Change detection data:
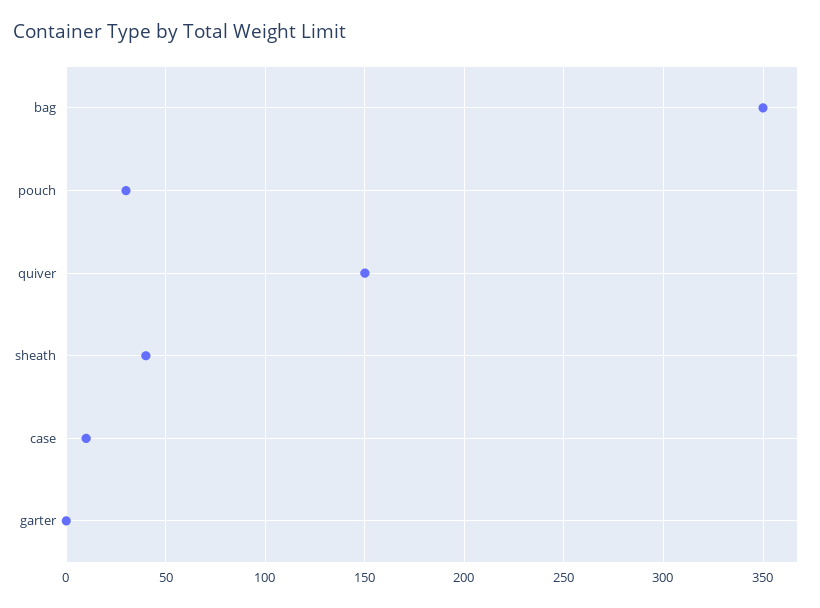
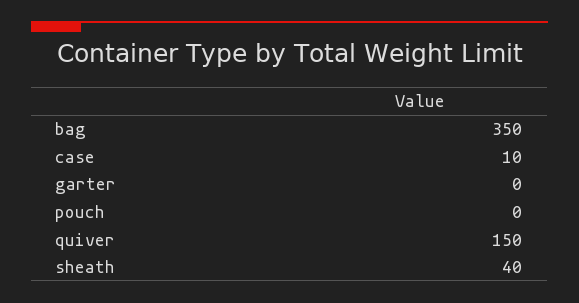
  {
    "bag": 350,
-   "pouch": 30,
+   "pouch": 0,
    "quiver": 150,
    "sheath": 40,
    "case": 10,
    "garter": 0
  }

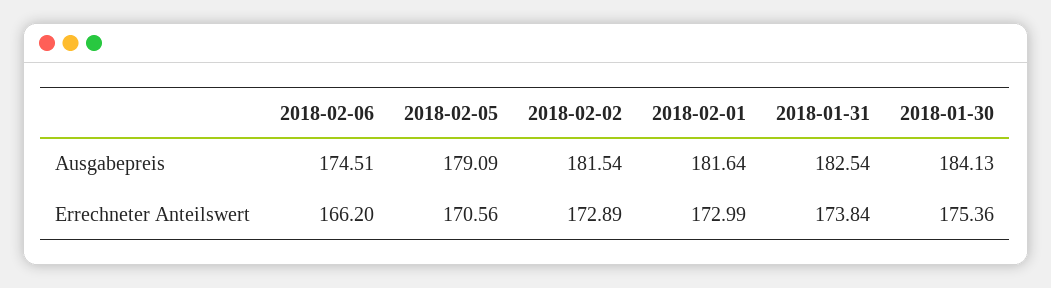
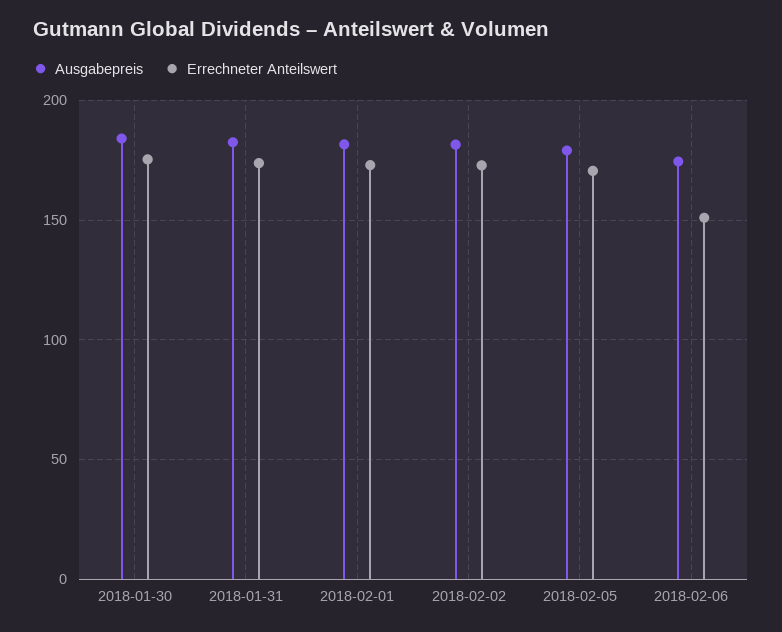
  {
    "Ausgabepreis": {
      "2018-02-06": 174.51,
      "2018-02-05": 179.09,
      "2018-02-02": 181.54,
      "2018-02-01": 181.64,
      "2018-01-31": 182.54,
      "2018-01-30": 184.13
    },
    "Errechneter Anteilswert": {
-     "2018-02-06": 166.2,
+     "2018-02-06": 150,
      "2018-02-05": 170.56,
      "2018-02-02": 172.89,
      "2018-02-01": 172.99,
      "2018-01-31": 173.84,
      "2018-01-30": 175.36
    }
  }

§ ACTION ITEM:
Copy out the data exactly and keep the pictures out.

§ SOLUTION:
  {
    "bag": 350,
-   "pouch": 30,
+   "pouch": 0,
    "quiver": 150,
    "sheath": 40,
    "case": 10,
    "garter": 0
  }

  {
    "Ausgabepreis": {
      "2018-02-06": 174.51,
      "2018-02-05": 179.09,
      "2018-02-02": 181.54,
      "2018-02-01": 181.64,
      "2018-01-31": 182.54,
      "2018-01-30": 184.13
    },
    "Errechneter Anteilswert": {
-     "2018-02-06": 166.2,
+     "2018-02-06": 150,
      "2018-02-05": 170.56,
      "2018-02-02": 172.89,
      "2018-02-01": 172.99,
      "2018-01-31": 173.84,
      "2018-01-30": 175.36
    }
  }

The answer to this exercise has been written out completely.